Voor alle standaarden en alle rapportage-eisen en datapunten binnen iedere ESRS moet
                     de onderneming een materialiteitsanalyse uitvoeren (behalve voor de rapportage-eisen
                     vermeld in de standaard «Algemene toelichtingen»). De materialiteitstoets bevordert
                     de kwaliteit van verslaggeving omdat de onderneming zich bij de verslaggeving kan
                     focussen op de voor haar relevante, en daarmee meest impactvolle activiteiten. Rapportage-eisen
                     die onder materialiteit vallen, zijn echter niet vrijwillig, zo benadruk ik. De ESRS
                     schrijven namelijk voor dat ondernemingen een robuuste materialiteitsanalyse moeten
                     uitvoeren die ervoor moet zorgen dat alle informatie die noodzakelijk is om aan de
                     doelstellingen en vereisten van de CSRD te voldoen, zullen worden gerapporteerd.24
Een duurzaamheidsthema is materieel uit oogpunt van impact wanneer het betrekking
                     heeft op de materiële, daadwerkelijke of potentiële, positieve of negatieve impacts
                     van de onderneming op mens of milieu op korte, middellange en lange termijn. Om de
                     materialiteit van negatieve impact vast te stellen, kijkt de onderneming naar de waarschijnlijkheid
                     dat een risico voorkomt en de ernst van de negatieve impact. Ernst beoordelen doet
                     de onderneming door te kijken naar de schaal, reikwijdte en onomkeerbaarheid. Schaal
                     verwijst hierbij naar de heftigheid van het negatieve gevolg. Reikwijdte ziet toe
                     op het bereik van het gevolg, bijvoorbeeld het aantal mensen dat wordt getroffen.

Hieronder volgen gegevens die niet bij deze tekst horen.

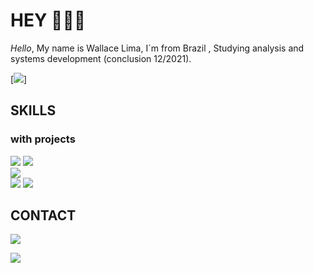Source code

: # HEY 🙋🏽‍♂️
*Hello*, My name is Wallace Lima, I´m from Brazil , Studying analysis and systems development (conclusion  12/2021).


[![](https://github-readme-stats.vercel.app/api?username=WallaceLDS)]



<h2>SKILLS</h2>
<h3>with projects</h3>

[![](https://img.shields.io/badge/.NET-5C2D91?style=for-the-badge&logo=.net&logoColor=white)](https://github.com/WallaceLDS/grape-juice)
[![](https://img.shields.io/badge/Python-14354C?style=for-the-badge&logo=python&logoColor=white)](https://github.com/WallaceLDS/Python)  
[![](https://img.shields.io/badge/HTML5-E34F26?style=for-the-badge&logo=html5&logoColor=white)](https://github.com/WallaceLDS/Clone-Instagram)  
[![](https://img.shields.io/badge/CSS3-1572B6?style=for-the-badge&logo=css3&logoColor=white)](https://github.com/WallaceLDS/Clone-Instagram)
[![](https://img.shields.io/badge/JavaScript-323330?style=for-the-badge&logo=javascript&logoColor=F7DF1E)](https://github.com/WallaceLDS/Snake-Game)

<h2>CONTACT</h2>

[![](https://img.shields.io/badge/LinkedIn-0077B5?style=for-the-badge&logo=linkedin&logoColor=white)](https://www.linkedin.com/in/wallace-lima-765865179/)  

[![](https://img.shields.io/badge/Microsoft_Outlook-0078D4?style=for-the-badge&logo=microsoft-outlook&logoColor=white)](https://outlook.live.com/mail/0/inbox)
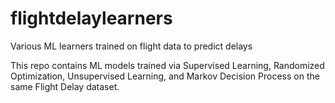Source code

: # flightdelaylearners
Various ML learners trained on flight data to predict delays

This repo contains ML models trained via Supervised Learning, Randomized Optimization, Unsupervised Learning, and Markov Decision Process on the same Flight Delay dataset.
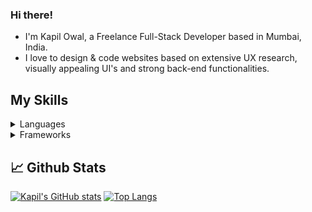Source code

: ### Hi there!

- I'm Kapil Owal, a Freelance Full-Stack Developer based in Mumbai, India.
- I love to design & code websites based on extensive UX research, visually appealing UI's and strong back-end functionalities.

## My Skills
<details>
  <summary>Languages</summary>
  
  ![](https://img.shields.io/badge/Python-informational?style=flat&logo=python&logoColor=white&color=343434)
  ![](https://img.shields.io/badge/JavaScript-informational?style=flat&logo=javascript&logoColor=white&color=343434)
  ![](https://img.shields.io/badge/Java-informational?style=flat&logo=java&logoColor=white&color=343434)
  ![](https://img.shields.io/badge/PHP-informational?style=flat&logo=php&logoColor=white&color=343434)
  
</details>

<details>
  <summary>Frameworks</summary>
  
  ![](https://img.shields.io/badge/Django-informational?style=flat&logo=django&logoColor=white&color=343434)
  ![](https://img.shields.io/badge/Flask-informational?style=flat&logo=flask&logoColor=white&color=343434)
  ![](https://img.shields.io/badge/React-informational?style=flat&logo=react&logoColor=white&color=343434)

</details>

## :chart_with_upwards_trend: Github Stats
[![Kapil's GitHub stats](https://github-readme-stats.vercel.app/api?username=kapilowal&hide=contribs&hide_border=true&show_icons=true)](https://github.com/kapilowal/github-readme-stats) [![Top Langs](https://github-readme-stats.vercel.app/api/top-langs/?username=kapilowal&layout=compact&hide_border=true)](https://github.com/kapilowal/github-readme-stats)



<!--
**kapilowal/kapilowal** is a ✨ _special_ ✨ repository because its `README.md` (this file) appears on your GitHub profile.

Here are some ideas to get you started:

- 🔭 I’m currently working on ...
- 🌱 I’m currently learning ...
- 👯 I’m looking to collaborate on ...
- 🤔 I’m looking for help with ...
- 💬 Ask me about ...
- 📫 How to reach me: ...
- 😄 Pronouns: ...
- ⚡ Fun fact: ...
-
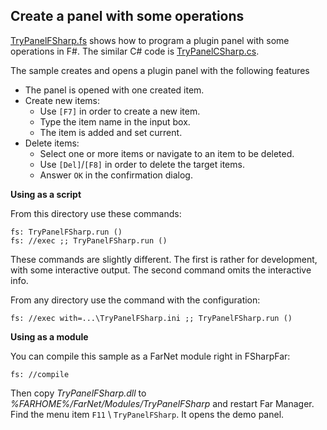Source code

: 
## Create a panel with some operations

[TryPanelFSharp.fs](TryPanelFSharp.fs) shows how to program a plugin panel with some operations in F#.
The similar C# code is [TryPanelCSharp.cs](https://github.com/nightroman/FarNet/blob/master/Modules/TryPanelCSharp/TryPanelCSharp.cs).

The sample creates and opens a plugin panel with the following features

- The panel is opened with one created item.
- Create new items:
    - Use `[F7]` in order to create a new item.
    - Type the item name in the input box.
    - The item is added and set current.
- Delete items:
    - Select one or more items or navigate to an item to be deleted.
    - Use `[Del]`/`[F8]` in order to delete the target items.
    - Answer `OK` in the confirmation dialog.

**Using as a script**

From this directory use these commands:

    fs: TryPanelFSharp.run ()
    fs: //exec ;; TryPanelFSharp.run ()

These commands are slightly different. The first is rather for development,
with some interactive output. The second command omits the interactive info.

From any directory use the command with the configuration:

    fs: //exec with=...\TryPanelFSharp.ini ;; TryPanelFSharp.run ()

**Using as a module**

You can compile this sample as a FarNet module right in FSharpFar:

    fs: //compile

Then copy *TryPanelFSharp.dll* to *%FARHOME%/FarNet/Modules/TryPanelFSharp*
and restart Far Manager. Find the menu item `F11` \ `TryPanelFSharp`.
It opens the demo panel.
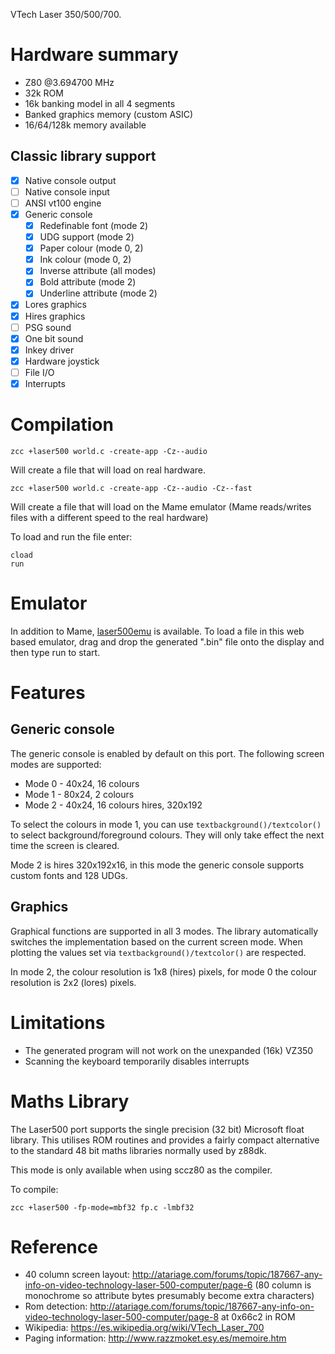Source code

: VTech Laser 350/500/700.

# Hardware summary

* Z80 @3.694700 MHz
* 32k ROM
* 16k banking model in all 4 segments
* Banked graphics memory (custom ASIC)
* 16/64/128k memory available

## Classic library support

* [x] Native console output
* [ ] Native console input
* [ ] ANSI vt100 engine
* [x] Generic console
    * [x] Redefinable font (mode 2)
    * [x] UDG support (mode 2)
    * [x] Paper colour (mode 0, 2)
    * [x] Ink colour (mode 0, 2)
    * [x] Inverse attribute (all modes)
    * [x] Bold attribute (mode 2)
    * [x] Underline attribute (mode 2)
* [x] Lores graphics
* [x] Hires graphics
* [ ] PSG sound
* [x] One bit sound
* [x] Inkey driver
* [x] Hardware joystick
* [ ] File I/O
* [x] Interrupts

# Compilation

    zcc +laser500 world.c -create-app -Cz--audio

Will create a file that will load on real hardware.

    zcc +laser500 world.c -create-app -Cz--audio -Cz--fast

Will create a file that will load on the Mame emulator (Mame reads/writes files with a different speed to the real hardware)

To load and run the file enter:

    cload
    run

# Emulator

In addition to Mame, [laser500emu](https://nippur72.github.io/laser500emu/) is available. To load a file in this web based emulator, drag and drop the generated ".bin" file onto the display and then type run to start.


# Features

## Generic console

The generic console is enabled by default on this port. The following screen modes are supported:

* Mode 0 - 40x24, 16 colours
* Mode 1 - 80x24, 2 colours
* Mode 2 - 40x24, 16 colours hires, 320x192

To select the colours in mode 1, you can use `textbackground()/textcolor()` to select background/foreground colours. They will only take effect the next time the screen is cleared.

Mode 2 is hires 320x192x16, in this mode the generic console supports custom fonts and 128 UDGs.

## Graphics

Graphical functions are supported in all 3 modes. The library automatically switches the implementation based on the current screen mode. When plotting the values set via `textbackground()/textcolor()` are respected.

In mode 2, the colour resolution is 1x8 (hires) pixels, for mode 0 the colour resolution is 2x2 (lores) pixels.

# Limitations

* The generated program will not work on the unexpanded (16k) VZ350
* Scanning the keyboard temporarily disables interrupts

# Maths Library

The Laser500 port supports the single precision (32 bit) Microsoft float library. This utilises ROM routines and provides a fairly compact alternative to the standard 48 bit maths libraries normally used by z88dk.

This mode is only available when using sccz80 as the compiler.

To compile:

    zcc +laser500 -fp-mode=mbf32 fp.c -lmbf32


# Reference

* 40 column screen layout: http://atariage.com/forums/topic/187667-any-info-on-video-technology-laser-500-computer/page-6 (80 column is monochrome so attribute bytes presumably become extra characters)
* Rom detection: http://atariage.com/forums/topic/187667-any-info-on-video-technology-laser-500-computer/page-8 at 0x66c2 in ROM
* Wikipedia: https://es.wikipedia.org/wiki/VTech_Laser_700
* Paging information: http://www.razzmoket.esy.es/memoire.htm
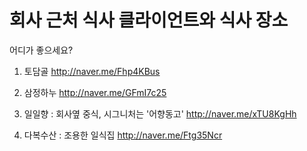 # 회사 근처 식사 클라이언트와 식사 장소

어디가 좋으세요?

1) 토담골
   http://naver.me/Fhp4KBus

2) 삼정하누
   http://naver.me/GFmI7c25

3) 일일향 : 회사옆 중식, 시그니처는 '어향동고'
   http://naver.me/xTU8KgHh

4) 다복수산 : 조용한 일식집
   http://naver.me/Ftg35Ncr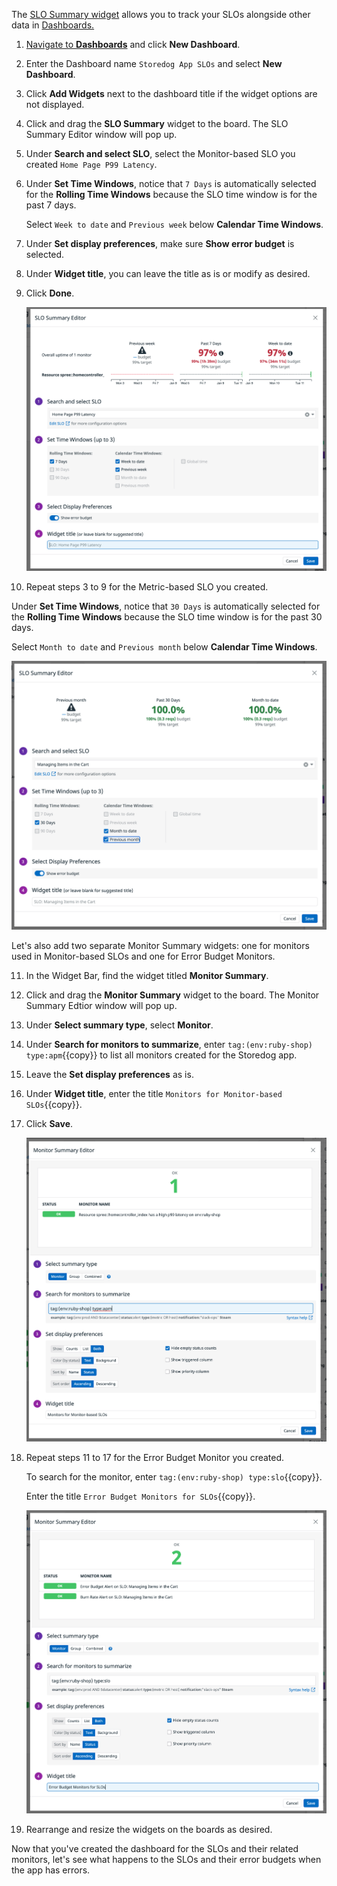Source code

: The <a href="https://docs.datadoghq.com/dashboards/widgets/slo/" target="_blank">SLO Summary widget</a> allows you to track your SLOs alongside other data in <a href="https://docs.datadoghq.com/dashboards/" target="_blank">Dashboards. 

1. Navigate to <a href="https://app.datadoghq.com/dashboard/lists" target="_datadog">**Dashboards**</a> and click **New Dashboard**.

2. Enter the Dashboard name `Storedog App SLOs` and select **New Dashboard**.

3. Click **Add Widgets** next to the dashboard title if the widget options are not displayed.

4. Click and drag the **SLO Summary** widget to the board. The SLO Summary Editor window will pop up.

5. Under **Search and select SLO**, select the Monitor-based SLO you created `Home Page P99 Latency`.

6. Under **Set Time Windows**, notice that `7 Days` is automatically selected for the **Rolling Time Windows** because the SLO time window is for the past 7 days. 

   Select `Week to date` and `Previous week` below **Calendar Time Windows**.

7. Under **Set display preferences**, make sure **Show error budget** is selected.

8. Under **Widget title**, you can leave the title as is or modify as desired.

9. Click **Done**.

   ![slo-widget-monitorbased](./assets/slo-widget-monitorbased-2.png)

10. Repeat steps 3 to 9 for the Metric-based SLO you created.

   Under **Set Time Windows**, notice that `30 Days` is automatically selected for the **Rolling Time Windows** because the SLO time window is for the past 30 days. 

   Select `Month to date` and `Previous month` below **Calendar Time Windows**.

   ![slo-widget-metricbased](./assets/slo-widget-metricbased-2.png)

   Let's also add two separate Monitor Summary widgets: one for monitors used in Monitor-based SLOs and one for Error Budget Monitors.

11. In the Widget Bar, find the widget titled **Monitor Summary**.

12. Click and drag the **Monitor Summary** widget to the board. The Monitor Summary Edtior window will pop up.

13. Under **Select summary type**, select **Monitor**.

14. Under **Search for monitors to summarize**, enter `tag:(env:ruby-shop) type:apm`{{copy}} to list all monitors created for the Storedog app.

15. Leave the **Set display preferences** as is.

16. Under **Widget title**, enter the title `Monitors for Monitor-based SLOs`{{copy}}.

17. Click **Save**.

    ![monitor-widget-monitorsforslos](./assets/monitor-widget-monitorsforslos.png)

18. Repeat steps 11 to 17 for the Error Budget Monitor you created. 

    To search for the monitor, enter `tag:(env:ruby-shop) type:slo`{{copy}}.

    Enter the title `Error Budget Monitors for SLOs`{{copy}}.

    ![monitor-widget-errorbudgets](./assets/monitor-widget-errorbudgets.png)

19. Rearrange and resize the widgets on the boards as desired.

Now that you've created the dashboard for the SLOs and their related monitors, let's see what happens to the SLOs and their error budgets when the app has errors. 
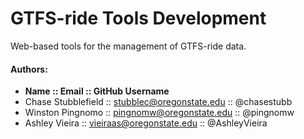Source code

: # GTFS-ride Tools Development
Web-based tools for the management of GTFS-ride data.

#### Authors:
- **Name :: Email :: GitHub Username**
- Chase Stubblefield :: stubblec@oregonstate.edu :: @chasestubb
- Winston Pingnomo :: pingnomw@oregonstate.edu :: @pingnomw
- Ashley Vieira :: vieiraas@oregonstate.edu :: @AshleyVieira

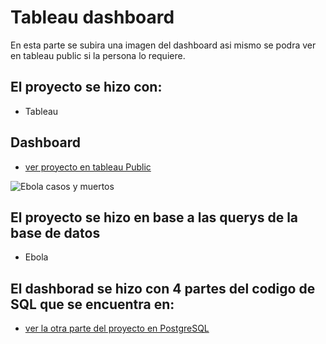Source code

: # Tableau dashboard
En esta parte se subira una imagen del dashboard asi mismo se podra ver en tableau public si la persona lo requiere.
## El proyecto se hizo con:
* Tableau
## Dashboard
* [ver proyecto en tableau Public](https://public.tableau.com/app/profile/santiago.lara/viz/Eboladashboarddostoy/Ebolacasosymuertos?publish=yes)

![Ebola casos y muertos](https://user-images.githubusercontent.com/92124774/208022458-0a9392c0-30bc-4c11-a325-d040c7375055.png)

## El proyecto se hizo en base a las querys de la base de datos
* Ebola
## El dashborad se hizo con 4 partes del codigo de SQL que se encuentra en:
* [ver la otra parte del proyecto en PostgreSQL](https://github.com/dostoy25/Data-analysis-projects/blob/main/Ebola%20Proyecto/Ebola%20project.ipynb)

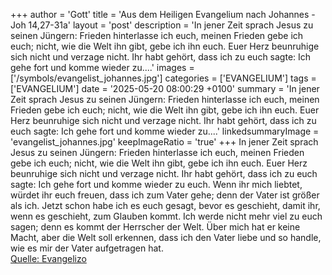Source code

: +++
author = 'Gott'
title = 'Aus dem Heiligen Evangelium nach Johannes - Joh 14,27-31a'
layout = 'post'
description = 'In jener Zeit sprach Jesus zu seinen Jüngern: Frieden hinterlasse ich euch, meinen Frieden gebe ich euch; nicht, wie die Welt ihn gibt, gebe ich ihn euch. Euer Herz beunruhige sich nicht und verzage nicht. Ihr habt gehört, dass ich zu euch sagte: Ich gehe fort und komme wieder zu....'
images = ['/symbols/evangelist_johannes.jpg']
categories = ['EVANGELIUM']
tags = ['EVANGELIUM']
date = '2025-05-20 08:00:29 +0100'
summary = 'In jener Zeit sprach Jesus zu seinen Jüngern: Frieden hinterlasse ich euch, meinen Frieden gebe ich euch; nicht, wie die Welt ihn gibt, gebe ich ihn euch. Euer Herz beunruhige sich nicht und verzage nicht. Ihr habt gehört, dass ich zu euch sagte: Ich gehe fort und komme wieder zu....'
linkedsummaryImage = 'evangelist_johannes.jpg'
keepImageRatio = 'true'
+++
In jener Zeit sprach Jesus zu seinen Jüngern: Frieden hinterlasse ich euch, meinen Frieden gebe ich euch; nicht, wie die Welt ihn gibt, gebe ich ihn euch. Euer Herz beunruhige sich nicht und verzage nicht.
Ihr habt gehört, dass ich zu euch sagte: Ich gehe fort und komme wieder zu euch.<!--more--> Wenn ihr mich liebtet, würdet ihr euch freuen, dass ich zum Vater gehe; denn der Vater ist größer als ich.
Jetzt schon habe ich es euch gesagt, bevor es geschieht, damit ihr, wenn es geschieht, zum Glauben kommt.
Ich werde nicht mehr viel zu euch sagen; denn es kommt der Herrscher der Welt. Über mich hat er keine Macht,
aber die Welt soll erkennen, dass ich den Vater liebe und so handle, wie es mir der Vater aufgetragen hat.<br> [Quelle: Evangelizo](https://evangeliumtagfuertag.org/DE/gospel)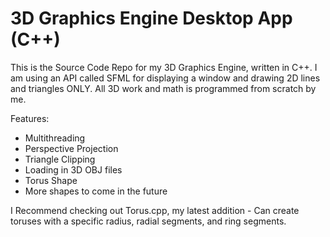 # 3D Graphics Engine Desktop App (C++)
This is the Source Code Repo for my 3D Graphics Engine, written in C++.
I am using an API called SFML for displaying a window and drawing 2D lines and triangles ONLY. All 3D work and math is programmed from scratch by me.

Features:
- Multithreading
- Perspective Projection
- Triangle Clipping
- Loading in 3D OBJ files
- Torus Shape
- More shapes to come in the future

I Recommend checking out Torus.cpp, my latest addition - Can create toruses with a specific radius, radial segments, and ring segments.
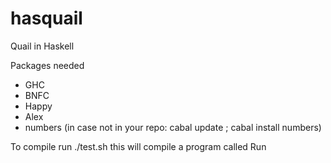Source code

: hasquail
========

Quail in Haskell

Packages needed
* GHC
* BNFC
* Happy
* Alex
* numbers (in case not in your repo: cabal update ; cabal install numbers)

To compile run ./test.sh this will compile a program called Run
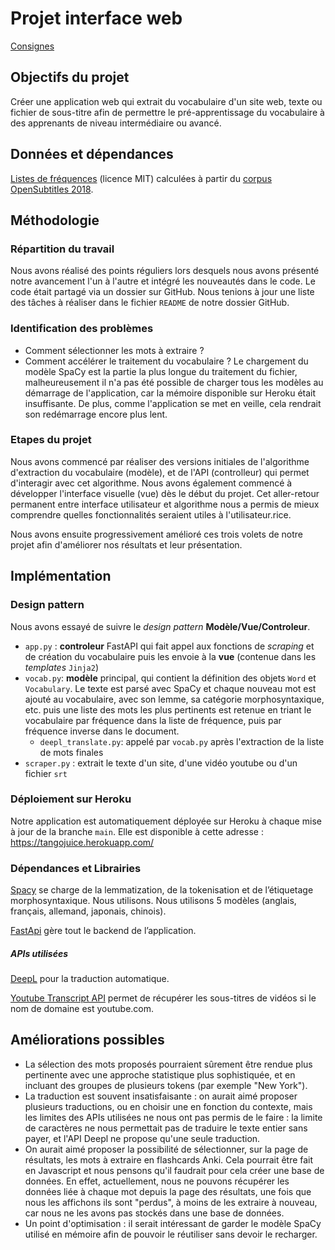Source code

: # Projet interface web

[Consignes](https://loicgrobol.github.io/web-interfaces/assignments/projets.html)

## Objectifs du projet

Créer une application web qui extrait du vocabulaire d'un site web, texte ou fichier de sous-titre afin de permettre le pré-apprentissage du vocabulaire à des apprenants de niveau intermédiaire ou avancé.

## Données et dépendances

[Listes de fréquences](https://github.com/hermitdave/FrequencyWords) (licence MIT) calculées à partir du [corpus OpenSubtitles 2018](https://opus.nlpl.eu/OpenSubtitles2018.php).



## Méthodologie

### Répartition du travail
Nous avons réalisé des points réguliers lors desquels nous avons présenté notre avancement l'un à l'autre et intégré les nouveautés dans le code. Le code était partagé via un dossier sur GitHub. Nous tenions à jour une liste des tâches à réaliser dans le fichier `README` de notre dossier GitHub.

### Identification des problèmes
- Comment sélectionner les mots à extraire ?
- Comment accélérer le traitement du vocabulaire ? Le chargement du modèle SpaCy est la partie la plus longue du traitement du fichier, malheureusement il n'a pas été possible de charger tous les modèles au démarrage de l'application, car la mémoire disponible sur Heroku était insuffisante. De plus, comme l'application se met en veille, cela rendrait son redémarrage encore plus lent.

### Etapes du projet

Nous avons commencé par réaliser des versions initiales de l'algorithme d'extraction du vocabulaire (modèle), et de l'API (controlleur) qui permet d'interagir avec cet algorithme. Nous avons également commencé à développer l'interface visuelle (vue) dès le début du projet. Cet aller-retour permanent entre interface utilisateur et algorithme nous a permis de mieux comprendre quelles fonctionnalités seraient utiles à l'utilisateur.rice.

Nous avons ensuite progressivement amélioré ces trois volets de notre projet afin d'améliorer nos résultats et leur présentation.

## Implémentation





### Design pattern

Nous avons essayé de suivre le *design pattern* **Modèle/Vue/Controleur**.
* `app.py` : **controleur** FastAPI qui fait appel aux fonctions de *scraping* et de création du vocabulaire puis les envoie à la **vue** (contenue dans les *templates* `Jinja2`)
* `vocab.py`: **modèle** principal, qui contient la définition des objets `Word` et `Vocabulary`. Le texte est parsé avec SpaCy et chaque nouveau mot est ajouté au vocabulaire, avec son lemme, sa catégorie morphosyntaxique, etc. puis une liste des mots les plus pertinents est retenue en triant le vocabulaire par fréquence dans la liste de fréquence, puis par fréquence inverse dans le document.
    * `deepl_translate.py`: appelé par `vocab.py` après l'extraction de la liste de mots finales
* `scraper.py` : extrait le texte d'un site, d'une vidéo youtube ou d'un fichier `srt` 

### Déploiement sur Heroku
Notre application est automatiquement déployée sur Heroku à chaque mise à jour de la branche `main`. Elle est disponible à cette adresse : https://tangojuice.herokuapp.com/



### Dépendances et Librairies

[Spacy](https://spacy.io) se charge de la lemmatization, de la tokenisation et de l’étiquetage morphosyntaxique. Nous utilisons. Nous utilisons 5 modèles (anglais, français, allemand, japonais, chinois).

[FastApi]() gère tout le backend de l’application. 

##### APIs utilisées

[DeepL](https://pypi.org/project/deepl/) pour la traduction automatique.

[Youtube Transcript API](https://pypi.org/project/youtube-transcript-api/) permet de  récupérer les sous-titres de vidéos si le nom de domaine est 	 youtube.com.





## Améliorations possibles
*  La sélection des mots proposés pourraient sûrement être rendue plus pertinente avec une approche statistique plus sophistiquée, et en incluant des groupes de plusieurs tokens (par exemple "New York").
*  La traduction est souvent insatisfaisante : on aurait aimé proposer plusieurs traductions, ou en choisir une en fonction du contexte, mais les limites des APIs utilisées ne nous ont pas permis de le faire : la limite de caractères ne nous permettait pas de traduire le texte entier sans payer, et l'API Deepl ne propose qu'une seule traduction.
* On aurait aimé proposer la possibilité de sélectionner, sur la page de résultats, les mots à extraire en flashcards Anki. Cela pourrait être fait en Javascript et nous pensons qu'il faudrait pour cela créer une base de données. En effet, actuellement, nous ne pouvons récupérer les données liée à chaque mot depuis la page des résultats, une fois que nous les affichons ils sont "perdus", à moins de les extraire à nouveau, car nous ne les avons pas stockés dans une base de données.
* Un point d'optimisation : il serait intéressant de garder le modèle SpaCy utilisé en mémoire afin de pouvoir le réutiliser sans devoir le recharger.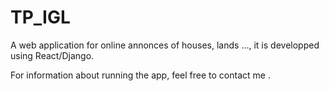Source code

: # TP_IGL
A web application for online annonces of houses, lands ..., it is developped using React/Django.

For information about running the app, feel free to contact me .
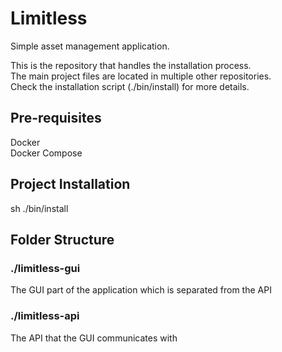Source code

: # Limitless
Simple asset management application.

This is the repository that handles the installation process.\
The main project files are located in multiple other repositories.\
Check the installation script (./bin/install) for more details.

## Pre-requisites
Docker\
Docker Compose

## Project Installation
sh ./bin/install

## Folder Structure

### ./limitless-gui

The GUI part of the application which is separated from the API

### ./limitless-api

The API that the GUI communicates with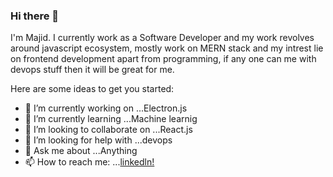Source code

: ### Hi there 👋

I'm Majid. I currently work as a Software Developer and my work revolves around javascript ecosystem, mostly work on MERN stack and my intrest lie on frontend development apart from programming, if any one can me with devops stuff then it will be great for me.

Here are some ideas to get you started:

- 🔭 I’m currently working on ...Electron.js
- 🌱 I’m currently learning ...Machine learnig
- 👯 I’m looking to collaborate on ...React.js
- 🤔 I’m looking for help with ...devops
- 💬 Ask me about ...Anything
- 📫 How to reach me: ...[linkedln!](https://www.linkedin.com/in/majid-beg-a88b07120/)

                     Onomkeerbaarheid verwijst naar de grenzen aan de mogelijkheden om de situatie van
                     de getroffen personen of het milieu te herstellen naar de situatie voorafgaand aan
                     de negatieve impact. Vervolgens dient de onderneming waarschijnlijkheid tegen ernst
                     af te zetten om inzicht te krijgen welke negatieve impacts sowieso materieel zijn
                     en mogelijk materieel. Ernst gaat vóór waarschijnlijkheid en weegt dus zwaarder.
                  
Voor daadwerkelijke positieve impacts is materialiteit gebaseerd op de schaal en reikwijdte
                     van de impacts. Bij potentiële positieve impacts is de materialiteit gebaseerd op
                     de schaal, reikwijdte en waarschijnlijkheid van de impacts.
                  
De materialiteitsanalyse bij ondernemingen vindt aldus op een consistente wijze plaats.25 Bovendien verricht de accountant onderzoek naar de wijze waarop de onderneming de
                     zogenoemde dubbele-materialiteitsanalyse heeft opgezet en uitgevoerd. Een voorbeeld
                     waar een accountant naar kijkt is of een bedrijf de juiste stakeholders geselecteerd
                     heeft als onderdeel van haar materialiteitsanalyse. Een manier waarop een accountant
                     dat bijvoorbeeld doet is door te kijken naar de waardeketen van een bedrijf, en na
                     te gaan of alle belangrijke stakeholders betrokken zijn in de materialiteitsanalyse.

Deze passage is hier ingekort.